Throughout the last couple of decades, our ability to connect with people around the globe has exploded. Initially, the internet allowed us to chat, join newsgroups, or email anyone in the world. The invention of cellphones allowed us to talk to people when we were away from our desks and outside of our homes.
Then, social networks allowed us to connect with our neighbors, childhood pals, college buddies, and co-workers with a click of a button. Finally, smartphones made it easier than ever to connect with anyone we wanted around the clock.
So you’d think we’d be feeling good about our social lives, right? After all, never in the history of the universe has communicating with people been so simple and accessible.
Unfortunately, however, the internet hasn’t helped us feel more connected with anyone. Studies show almost half of us feel lonely and isolated. Here’s why we’re feeling less connected than ever during the digital age:
You can’t form a meaningful relationship with someone unless you talk about real issues and share real problems. But that’s not what happens on social media.
There’s a lot of pressure to make your life look better than it really is on social media. So rather than share what’s really going on, you’re more likely to talk about your latest accomplishment, awesome vacation, or best meal.
The need to keep up the façade that everything is perfect often spills over into real life and keeps relationships superficial. Without meaningful connections, it’s possible to feel lonely even when you’re surrounded by people.
We know that screen time interferes with kids’ abilities to read social cues. There’s even a study that found that kids get better at reading other people’s emotions after just five days away from their digital devices.
It’s likely that screen time takes a toll on adults’ social intelligence too. After all, communicating with emojis is much different than communicating face-to-face.
You can tell a lot about what someone is thinking and feeling if you can read their facial cues and non-verbal gestures. But you won’t get that if your face is buried behind your screen or if you’ve spent so much time using your digital devices that you’ve dulled your ability to read people.
The average Facebook user has 338 friends. But clearly, having hundreds of friends on social media doesn’t make you feel less lonely.
In fact, some studies show the more connections you have, the more stressed out you’re likely to be. This is partly due to the fact that you probably don’t communicate with your grandmother in the same way you talk to your former college buddies.
It’s not the quantity of relationships that matters–it’s the quality. Having five real friends is better for your mental health than having 500 social media connections.
How many times have you looked around at a restaurant to see families or partners ignoring one another because they’re staring at their smartphones? And how many times have you been talking to someone who responds to a text message or email when you’re in mid-sentence?
Studies show people check their phones, on average, between 35 and 74 times per day. Younger people are more likely to check their phones more often.
It’s ironic that many people are scrolling through social media to see what other people are doing, rather than paying attention to the people who are right in front of them. You can’t have quality face-to-face interactions when you’re distracted by your phone every couple of minutes.
The internet has increased our ability to work remotely.
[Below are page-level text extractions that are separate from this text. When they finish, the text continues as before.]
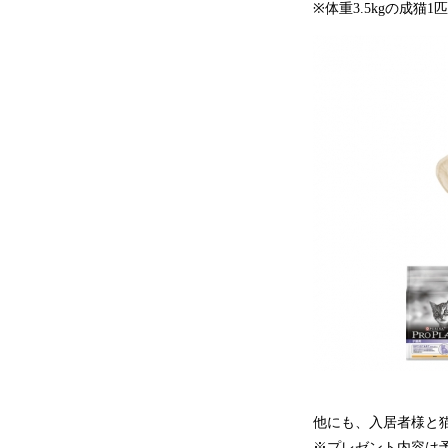
※体重3.5kgの成猫1
他にも、入居者様と
※プレゼント内容は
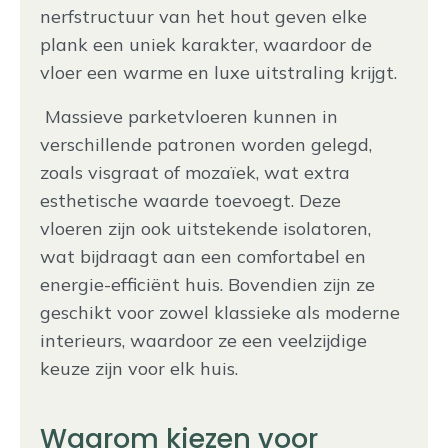
nerfstructuur van het hout geven elke
plank een uniek karakter, waardoor de
vloer een warme en luxe uitstraling krijgt.
Massieve parketvloeren kunnen in
verschillende patronen worden gelegd,
zoals visgraat of mozaïek, wat extra
esthetische waarde toevoegt. Deze
vloeren zijn ook uitstekende isolatoren,
wat bijdraagt aan een comfortabel en
energie-efficiënt huis. Bovendien zijn ze
geschikt voor zowel klassieke als moderne
interieurs, waardoor ze een veelzijdige
keuze zijn voor elk huis.
Waarom kiezen voor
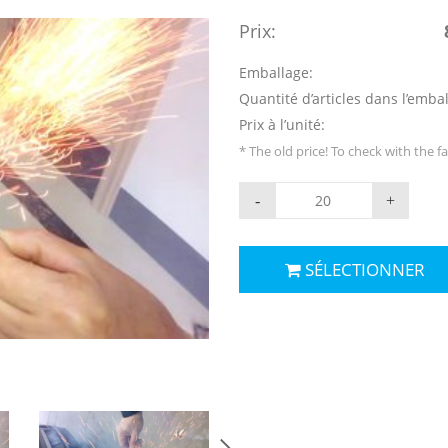
Prix:
Emballage:
Quantité d’articles dans l’emba
Prix à l’unité:
* The old price! To check with the f
-
+
SÉLECTIONNER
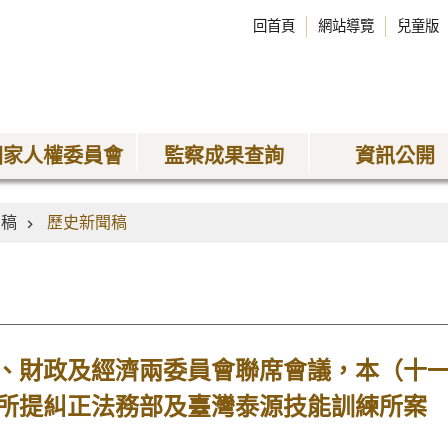
回首頁
網站導覽
兒童版
國家人權委員會
監察成果查詢
資訊公開
聞稿
歷史新聞稿
、財政及經濟兩委員會聯席會議，本（十
所提糾正法務部及臺灣泰源技能訓練所案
That can be good for our mental health in some ways–such as by reducing our commute time.
But, remote work also means less comradery with your colleagues. Communicating via email or the occasional phone call isn’t the same as meeting around the water cooler.
Sometimes, it’s your co-workers who best understand what you’re going through on a day to day basis. For many individuals, whether they’re entrepreneurs or remote employees, work can be quite isolating because other friends and family members don’t really understand what they do all day.
Ironically, it takes extra effort to stay socially connected in the age of social media. But it’s important to do so because loneliness can be bad for your physical health as well as your emotional well-being.
Get proactive about combatting loneliness. It can be difficult to reach out when you’re feeling bad, but inviting someone to meet for coffee or joining an organization that will help you interact with others on a regular basis could be good for you. According to some studies, it might even help you live longer.